Stored items:
>> Begin
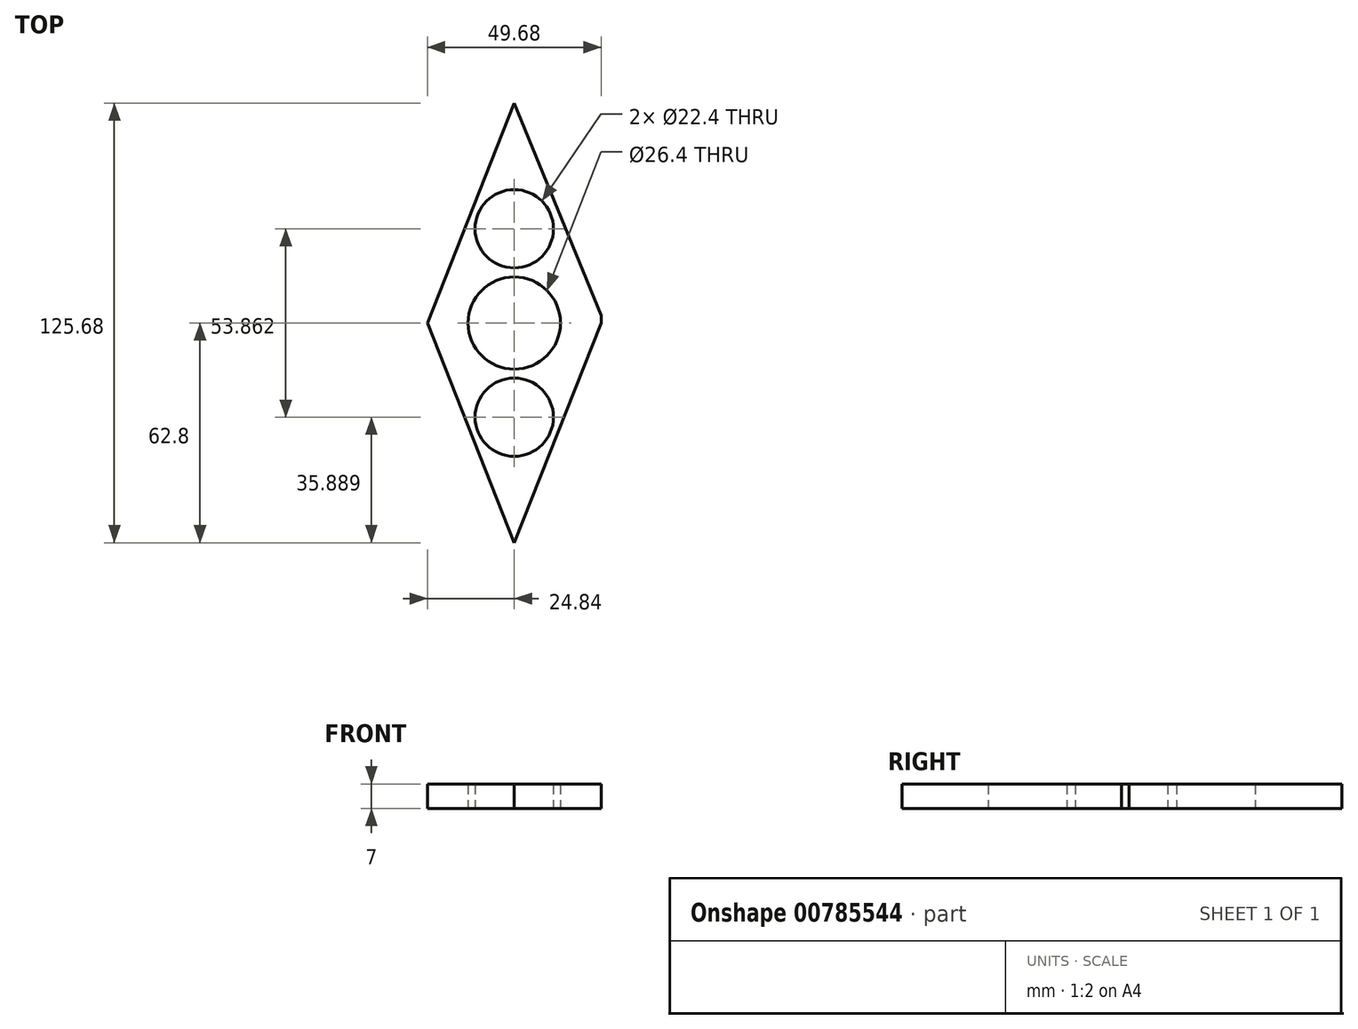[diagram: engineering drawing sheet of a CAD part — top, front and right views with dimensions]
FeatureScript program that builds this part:
annotation { "Feature Type Name" : "Feature", "Feature Type Description" : "" }
export const myFeature = defineFeature(function(context is Context, id is Id, definition is map)
    precondition{}
    {
        {
            var Q0;
            Q0=qCreatedBy(makeId("Top.planeOp"),FACE);
            var sketch = newSketch(context, id + "F0", { "sketchPlane" : qUnion([Q0])});
            skCircle(sketch, "E0", {"center": v(0, 0) * mm, "radius": 11.2 * mm});
            skCircle(sketch, "E1", {"center": v(0, 26.95) * mm, "radius": 11.2 * mm});
            skCircle(sketch, "E2", {"center": v(0, -26.91) * mm, "radius": 11.2 * mm});
            skCircle(sketch, "E3", {"center": v(0, 26.95) * mm, "radius": 13.2 * mm});
            skCircle(sketch, "E4", {"center": v(0, 0) * mm, "radius": 13.2 * mm});
            skCircle(sketch, "E5", {"center": v(0, -26.91) * mm, "radius": 13.2 * mm});
            skLineSegment(sketch, "E6", {"start": v(0, 62.88) * mm, "end": v(-24.84, 0) * mm});
            skLineSegment(sketch, "E7", {"start": v(-24.84, 0) * mm, "end": v(0, -62.8) * mm});
            skLineSegment(sketch, "E8", {"start": v(0, -62.8) * mm, "end": v(24.84, 0) * mm});
            skLineSegment(sketch, "E9", {"start": v(0, 62.88) * mm, "end": v(24.84, 2.13) * mm});
            skLineSegment(sketch, "E10", {"start": v(24.84, 2.13) * mm, "end": v(24.84, 0) * mm});
            skSolve(sketch);
        }
        {
            var Q0;
            Q0 = qSketchRegion(id + "F0", true);
            extrude(context, id + "F1", {"entities" : qUnion([Q0]), "depth" : 7 * mm, "offsetDistance" : 25 * mm});
        }
    });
>> End
§ **REQUIREMENTS**
Please transcribe the items above line for line, leaving out the pictures.

§ **EXERCISE SOLUTION**
[diagram: engineering drawing sheet of a CAD part — top, front and right views with dimensions]
FeatureScript program that builds this part:
annotation { "Feature Type Name" : "Feature", "Feature Type Description" : "" }
export const myFeature = defineFeature(function(context is Context, id is Id, definition is map)
    precondition{}
    {
        {
            var Q0;
            Q0=qCreatedBy(makeId("Top.planeOp"),FACE);
            var sketch = newSketch(context, id + "F0", { "sketchPlane" : qUnion([Q0])});
            skCircle(sketch, "E0", {"center": v(0, 0) * mm, "radius": 11.2 * mm});
            skCircle(sketch, "E1", {"center": v(0, 26.95) * mm, "radius": 11.2 * mm});
            skCircle(sketch, "E2", {"center": v(0, -26.91) * mm, "radius": 11.2 * mm});
            skCircle(sketch, "E3", {"center": v(0, 26.95) * mm, "radius": 13.2 * mm});
            skCircle(sketch, "E4", {"center": v(0, 0) * mm, "radius": 13.2 * mm});
            skCircle(sketch, "E5", {"center": v(0, -26.91) * mm, "radius": 13.2 * mm});
            skLineSegment(sketch, "E6", {"start": v(0, 62.88) * mm, "end": v(-24.84, 0) * mm});
            skLineSegment(sketch, "E7", {"start": v(-24.84, 0) * mm, "end": v(0, -62.8) * mm});
            skLineSegment(sketch, "E8", {"start": v(0, -62.8) * mm, "end": v(24.84, 0) * mm});
            skLineSegment(sketch, "E9", {"start": v(0, 62.88) * mm, "end": v(24.84, 2.13) * mm});
            skLineSegment(sketch, "E10", {"start": v(24.84, 2.13) * mm, "end": v(24.84, 0) * mm});
            skSolve(sketch);
        }
        {
            var Q0;
            Q0 = qSketchRegion(id + "F0", true);
            extrude(context, id + "F1", {"entities" : qUnion([Q0]), "depth" : 7 * mm, "offsetDistance" : 25 * mm});
        }
    });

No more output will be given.